### Задания и упражнения
- A) Какое расстояние прошли геологи, чтобы попасть на концерт, согласно отрывку о бухте Провидения?
- B) Допишите отрывок о бухте Провидения, начав сразу после его последнего предложения.

======== Фрагмент документа

Нам подарили клык моржа, расписанный сценами из охотничьего быта, для передачи Дому работников искусства.
Бухта Провидения! Я никогда тебя не забуду, если мне когда-нибудь придется еще вернуться домой. Среди самых незабываемых событий моей жизни я буду помнить тебя. Я буду вспоминать с благодарностью, как на концерт явилась группа геологов.
Они шли 40 километров. Вышли в четыре часа утра, а после концерта пошли обратно.
Мы не забудем букет роз – его подали на сцену. Он состоял из нескольких слабеньких, бледных роз, выращенных, видно, с невероятным трудом. И человек срезал свой розовый сад для нас.
Мы улетаем, и вот сейчас снова проходим эти торжественные ворота, которые выпускают нас в океан.
Уже никто, кроме меня, не смотрит в окно. Действительно, сколько можно удивляться, даже если летишь над океаном!

================
======== Предоставленные записи

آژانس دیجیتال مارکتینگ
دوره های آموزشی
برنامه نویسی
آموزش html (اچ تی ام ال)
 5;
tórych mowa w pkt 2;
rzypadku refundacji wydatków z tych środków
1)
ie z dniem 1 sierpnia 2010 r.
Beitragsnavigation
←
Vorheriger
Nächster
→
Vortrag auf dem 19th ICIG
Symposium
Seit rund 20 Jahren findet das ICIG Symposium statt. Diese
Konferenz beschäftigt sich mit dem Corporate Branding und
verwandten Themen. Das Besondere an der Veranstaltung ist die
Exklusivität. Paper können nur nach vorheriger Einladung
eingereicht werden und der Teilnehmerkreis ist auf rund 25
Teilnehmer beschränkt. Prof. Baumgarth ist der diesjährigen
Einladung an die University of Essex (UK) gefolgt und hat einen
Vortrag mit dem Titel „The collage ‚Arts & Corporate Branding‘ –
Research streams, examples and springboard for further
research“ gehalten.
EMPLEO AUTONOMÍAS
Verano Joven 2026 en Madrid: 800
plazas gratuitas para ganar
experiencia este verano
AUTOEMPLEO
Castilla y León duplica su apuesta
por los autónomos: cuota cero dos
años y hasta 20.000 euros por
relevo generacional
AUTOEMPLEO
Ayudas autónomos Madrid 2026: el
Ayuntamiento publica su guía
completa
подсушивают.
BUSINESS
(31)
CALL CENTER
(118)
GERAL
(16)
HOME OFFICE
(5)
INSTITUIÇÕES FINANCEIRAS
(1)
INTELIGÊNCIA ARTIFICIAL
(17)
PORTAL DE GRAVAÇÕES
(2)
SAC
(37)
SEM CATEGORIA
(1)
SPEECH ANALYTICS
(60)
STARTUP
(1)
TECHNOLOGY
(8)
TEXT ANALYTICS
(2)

================

### Ответы к упражнениям
- A) 40 километров.

- B)
В самолете. Я вообще ничего не пишу о нашем быте, о концертах. Ну что записывать? Каждый день, через день – перелет, более или менее огромный. Проклятые вещи выгружают из самолета. Временные пристанища на аэродроме или в поселке. Приготовления к концерту, который будет очень далеко от места, где мы остановились. Мы едем куда-то на грузовике, на «козле» (газик). Неудобно, холодно, а главное – при отчаянных толчках здорово ударяешься головой о верх. Зимние дороги здесь сделаны из одних ухабов.
Несмотря на это, концерты идут безукоризненно, без всякой скидки на усталость.
И наконец, как цыплята возле наседки, мы стоим под крылом самолета Н-559. Это наш дом. Единственный дом, где можно сесть на свое место, отдохнуть, почитать, подумать – кто ты есть и как сюда попал? Здесь шьют, раскладывают пасьянс, штопают доспехи, пишут.
Бухта Угольная. Вчера с аэродрома до шахтерского поселка нас волокли на тракторе. Долго-долго, по морозу. Конечно, такой транспорт, наверное, интересно будет вспоминать. Но это очень плохой способ езды: к трактору прицепляют огромное железное четырехугольное корыто, поставленное на толстые бревна – полозья. В этом сооружении возят самые тяжелые тяжести по ужасной дороге, когда уже ни одна, никакая машина пройти не может.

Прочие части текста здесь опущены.